Trusted Solaris Developer's Guide

File Privilege Sets

Executable files, interpreted files, and CDE actions have file privilege sets assigned through the File Manager, with setfpriv(1), or by another privileged program. The file privilege sets are the forced set and the allowed set.

Allowed Set

The allowed set contains the privileges that will be assigned to the executable file (forced file set) or inherited and used by the executing process. When a process inherits a privilege from another process, it cannot use that privilege unless the privilege is in the allowed set of its executable file.

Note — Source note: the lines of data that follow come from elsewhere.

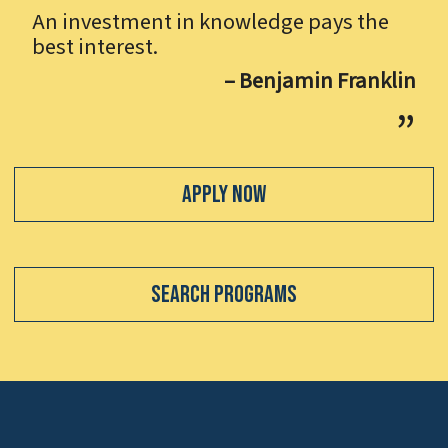
An investment in knowledge pays the
best interest.
– Benjamin Franklin
Apply Now
Search Programs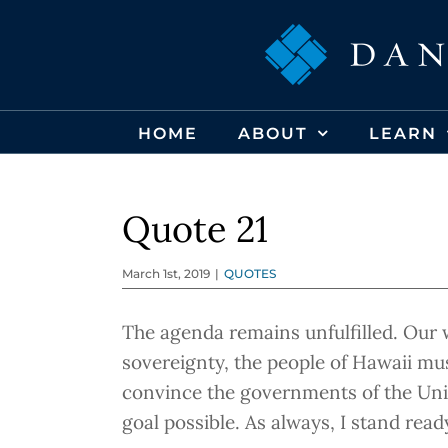
Skip
to
content
HOME
ABOUT
LEARN
Quote 21
March 1st, 2019
|
QUOTES
The agenda remains unfulfilled. Our 
sovereignty, the people of Hawaii mu
convince the governments of the Unite
goal possible. As always, I stand read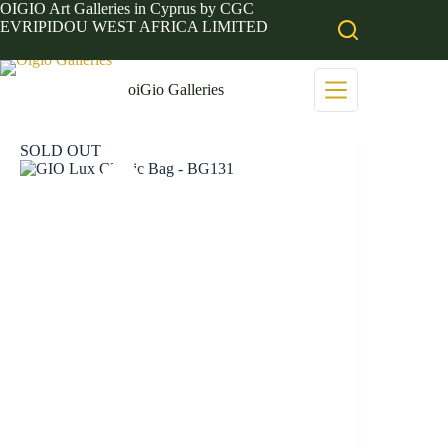
Skip
OIGIO Art Galleries in Cyprus by CGC
to
EVRIPIDOU WEST AFRICA LIMITED
content
oiGio Galleries
SOLD OUT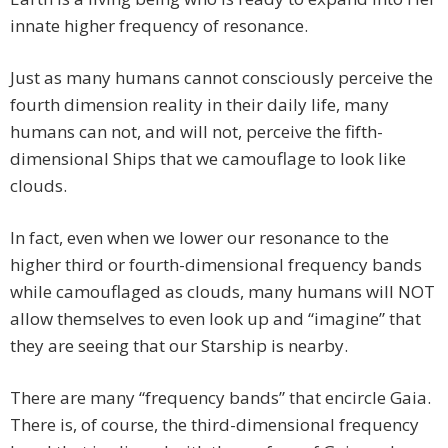
innate higher frequency of resonance.
Just as many humans cannot consciously perceive the
fourth dimension reality in their daily life, many
humans can not, and will not, perceive the fifth-
dimensional Ships that we camouflage to look like
clouds.
In fact, even when we lower our resonance to the
higher third or fourth-dimensional frequency bands
while camouflaged as clouds, many humans will NOT
allow themselves to even look up and “imagine” that
they are seeing that our Starship is nearby.
There are many “frequency bands” that encircle Gaia.
There is, of course, the third-dimensional frequency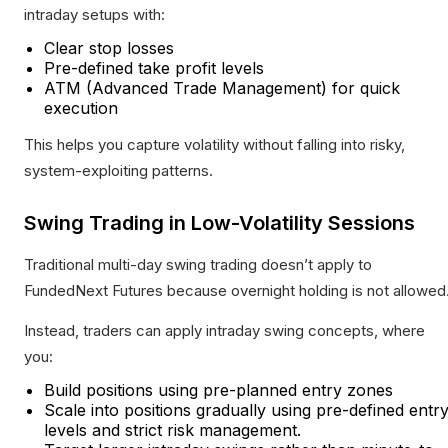
intraday setups with:
Clear stop losses
Pre-defined take profit levels
ATM (Advanced Trade Management) for quick
execution
This helps you capture volatility without falling into risky,
system-exploiting patterns.
Swing Trading in Low-Volatility Sessions
Traditional multi-day swing trading doesn’t apply to
FundedNext Futures because overnight holding is not allowed
Instead, traders can apply intraday swing concepts, where
you:
Build positions using pre-planned entry zones
Scale into positions gradually using pre-defined entr
levels and strict risk management.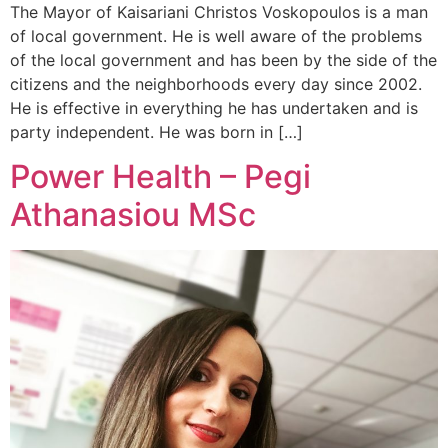
The Mayor of Kaisariani Christos Voskopoulos is a man
of local government. He is well aware of the problems
of the local government and has been by the side of the
citizens and the neighborhoods every day since 2002.
He is effective in everything he has undertaken and is
party independent. He was born in […]
Power Health – Pegi
Athanasiou MSc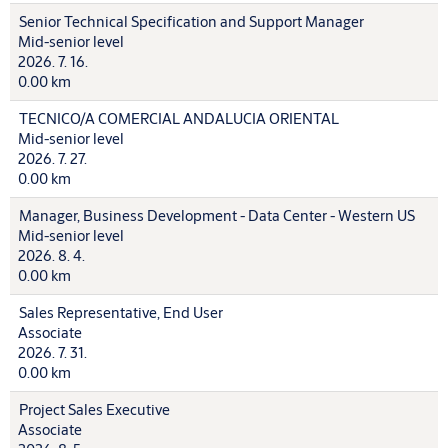
Senior Technical Specification and Support Manager
Mid-senior level
2026. 7. 16.
0.00 km
TECNICO/A COMERCIAL ANDALUCIA ORIENTAL
Mid-senior level
2026. 7. 27.
0.00 km
Manager, Business Development - Data Center - Western US
Mid-senior level
2026. 8. 4.
0.00 km
Sales Representative, End User
Associate
2026. 7. 31.
0.00 km
Project Sales Executive
Associate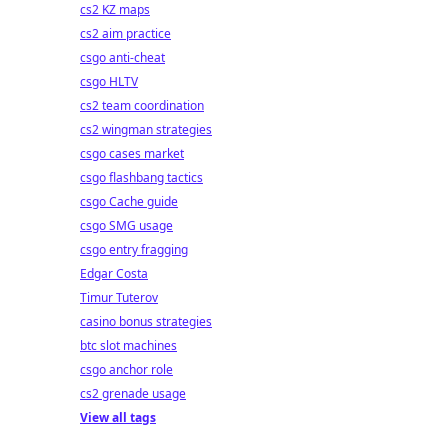
cs2 KZ maps
cs2 aim practice
csgo anti-cheat
csgo HLTV
cs2 team coordination
cs2 wingman strategies
csgo cases market
csgo flashbang tactics
csgo Cache guide
csgo SMG usage
csgo entry fragging
Edgar Costa
Timur Tuterov
casino bonus strategies
btc slot machines
csgo anchor role
cs2 grenade usage
View all tags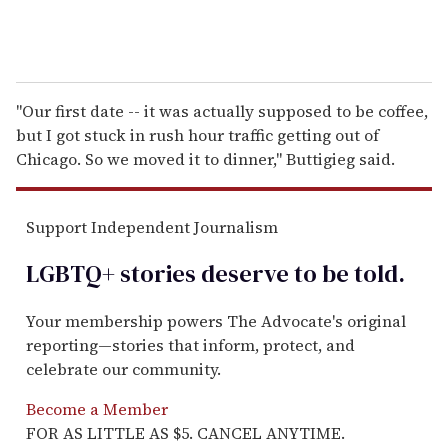
"Our first date -- it was actually supposed to be coffee,
but I got stuck in rush hour traffic getting out of
Chicago. So we moved it to dinner," Buttigieg said.
Support Independent Journalism
LGBTQ+ stories deserve to be
told
.
Your membership powers The Advocate's original
reporting—stories that inform, protect, and
celebrate our community.
Become a Member
FOR AS LITTLE AS $5. CANCEL ANYTIME.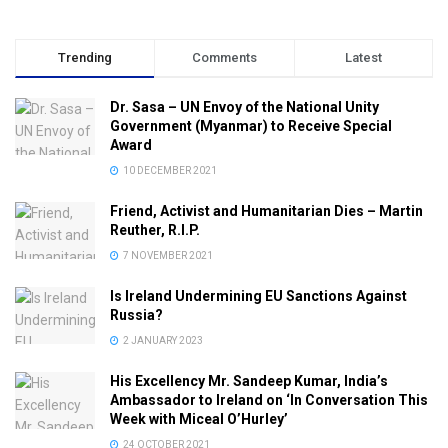
Trending
Comments
Latest
Dr. Sasa – UN Envoy of the National Unity
Government (Myanmar) to Receive Special
Award
10 DECEMBER 2021
Friend, Activist and Humanitarian Dies – Martin
Reuther, R.I.P.
7 NOVEMBER 2021
Is Ireland Undermining EU Sanctions Against
Russia?
2 JANUARY 2023
His Excellency Mr. Sandeep Kumar, India’s
Ambassador to Ireland on ‘In Conversation This
Week with Miceal O’Hurley’
24 OCTOBER 2021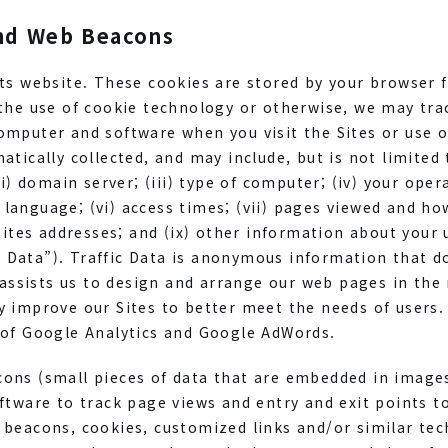
nd Web Beacons
ts website. These cookies are stored by your browser 
the use of cookie technology or otherwise, we may trac
mputer and software when you visit the Sites or use o
tically collected, and may include, but is not limited t
ii) domain server; (iii) type of computer; (iv) your oper
language; (vi) access times; (vii) pages viewed and ho
bsites addresses; and (ix) other information about your
fic Data”). Traffic Data is anonymous information that 
a assists us to design and arrange our web pages in the
y improve our Sites to better meet the needs of users.
 of Google Analytics and Google AdWords.
ons (small pieces of data that are embedded in image
ftware to track page views and entry and exit points to
 beacons, cookies, customized links and/or similar te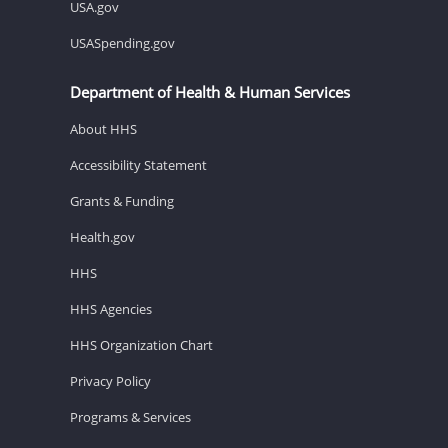
USA.gov
USASpending.gov
Department of Health & Human Services
About HHS
Accessibility Statement
Grants & Funding
Health.gov
HHS
HHS Agencies
HHS Organization Chart
Privacy Policy
Programs & Services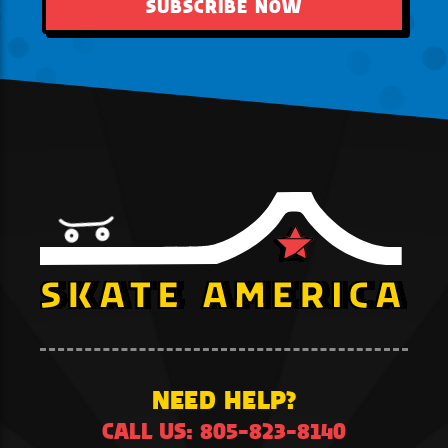
SUBSCRIBE NOW
NEED HELP?
CALL US: 805-823-8140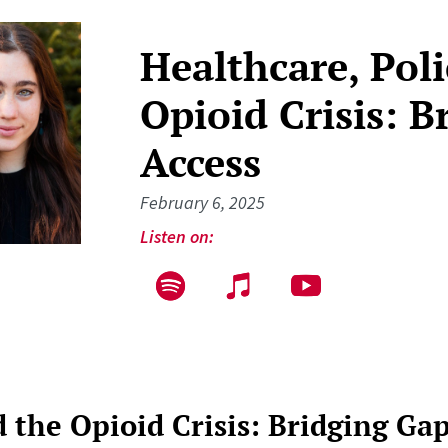
Healthcare, Poli
Opioid Crisis: B
Access
February 6, 2025
Listen on:
d the Opioid Crisis: Bridging Gap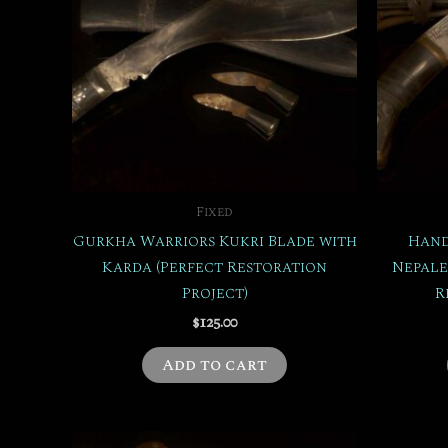
Fixed
Gurkha Warriors Kukri Blade with
Hand
Karda (Perfect Restoration
Nepale
Project)
R
$
125.00
Add to cart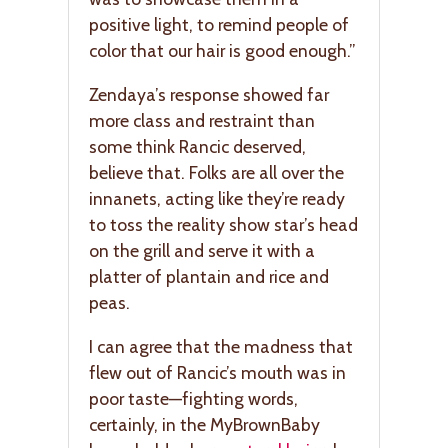
positive light, to remind people of
color that our hair is good enough.”
Zendaya’s response showed far
more class and restraint than
some think Rancic deserved,
believe that. Folks are all over the
innanets, acting like they’re ready
to toss the reality show star’s head
on the grill and serve it with a
platter of plantain and rice and
peas.
I can agree that the madness that
flew out of Rancic’s mouth was in
poor taste—fighting words,
certainly, in the MyBrownBaby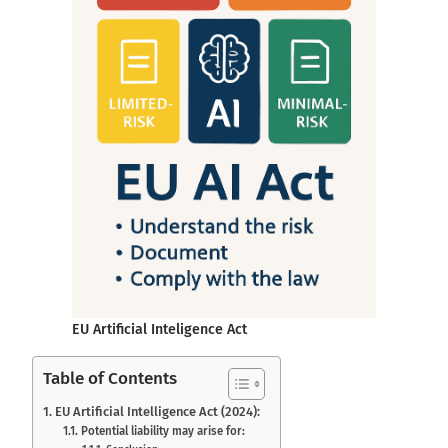
EU Artificial Inteligence Act
Table of Contents
EU Artificial Intelligence Act (2024):
Potential liability may arise for:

Allowed privileges provide Trojan horse protection because they protect against an untrusted process entering the system and inheriting privileges from another process. See "Inheritable Set" for more information on inheriting privileges.

Forced Set

The forced set contains the privileges a program must have when it begins execution for security-related tasks performed by any user. Commands with forced privileges can be invoked from any shell, and CDE actions with forced privileges can be invoked from any workspace. The forced set must always be equal to or a subset of the allowed set, and so, every privilege in the forced set is also in the allowed set.

Interpreted Files

Interpreted files are scripts that begin with #! and go through an interpreter to be executed. The script file can have forced and allowed privilege sets and the interpreter can have forced and allowed privilege sets. The final forced set is the combination of the forced set assigned to the script and the forced set assigned to the interpreter restricted by the allowed set of the interpreter. The allowed set of the script does not restrict the final forced set.